Parlando di benefici concreti, oltre a quelli ambientali legati alla decarbonizzazione, il sistema "garantirà un impatto importante su competitività e sviluppo tecnologico del sistema Italia e sull’economia locale, in primis in termini di creazione e tutela di posti di lavoro, diretti e indiretti", assicura Eni. Come emerso infatti dallo studio strategico “Carbon Capture and Storage: una leva strategica per la decarbonizzazione e la competitività industriale” realizzato nel 2023 da The European House - Ambrosetti, l’utilizzo della CCS contribuirebbe a preservare la competitività dei settori hard to abate in Italia (acciaierie, cementifici, chimica, carta, vetro ecc.), che rappresentano 94 miliardi di euro di valore aggiunto (ovvero circa il 5% del Pil italiano) e 1,25 milioni di occupati ( il 4,5% della forza lavoro nazionale) e che, al contempo, emettono 63,7 milioni di tonnellate di CO2, di cui il 22% connesse intrinsecamente al processo produttivo e che non sono evitabili attraverso l’elettrificazione.

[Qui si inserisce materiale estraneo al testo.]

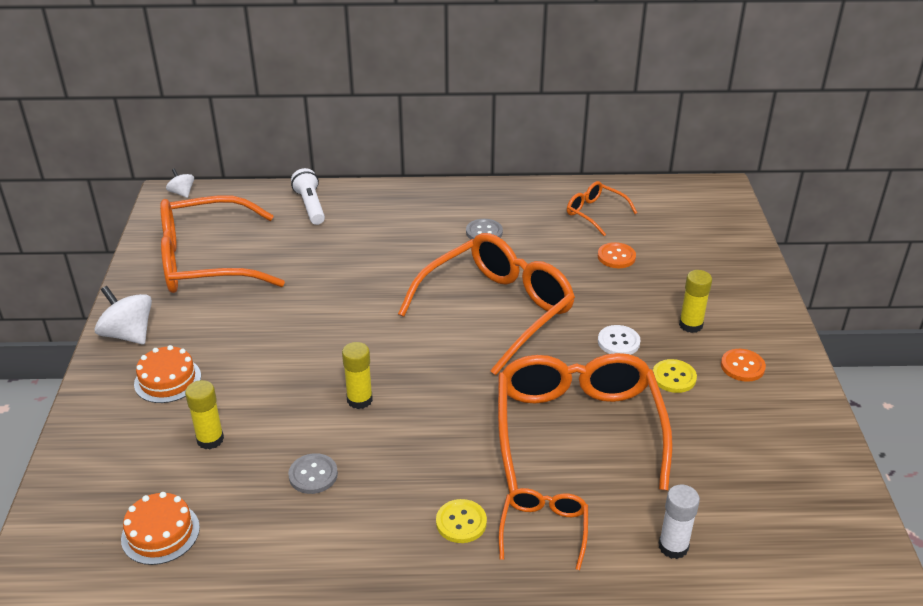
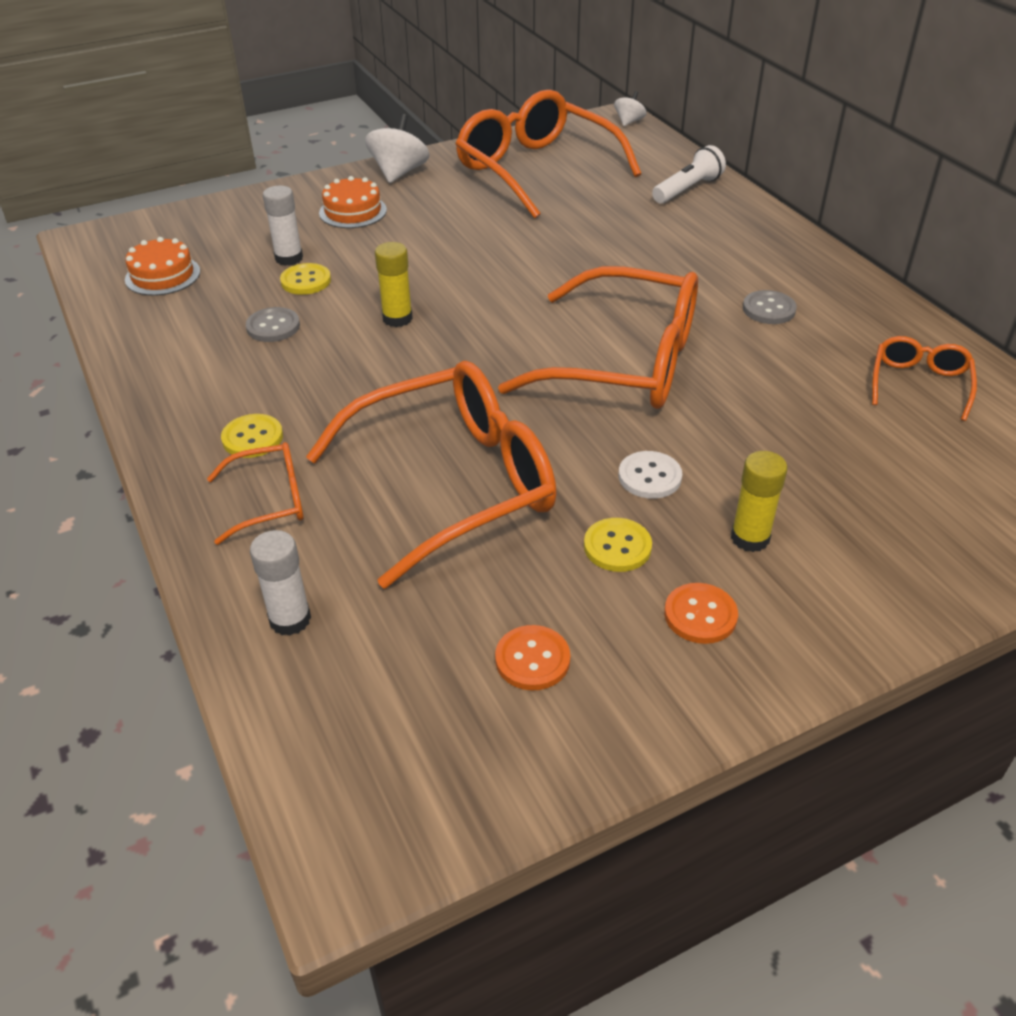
camera: 65 degrees right, 5 degrees up
yellow glue stick [185,380,224,450] -> white glue stick [263,186,303,266]
orange button [598,242,636,268] -> orange button moved to [495,625,570,690]
none -> yellow button [280,263,331,295]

I progetti di stoccaggio geologico della CO2 non sono una novità per Eni che è partner del progetto Sleipner in Norvegia dal 1996, il primo impianto al mondo dedicato allo stoccaggio geologico dell’anidride carbonica a fini ambientali. L’azienda italiana ha stabilito una posizione di leadership oltre anche nel Regno Unito con i progetti di HyNet, uno dei più avanzati del Paese, e Bacton che potenzialmente può divenire l’hub di riferimento per la regione a sud est di Londra, utilizzando per entrambi i progetti.A questi si aggiungono i progetti che Eni sta sviluppando in Olanda ed in Nord Africa le iniziative nel Mare del Nord e nella regione asia- Pacifico.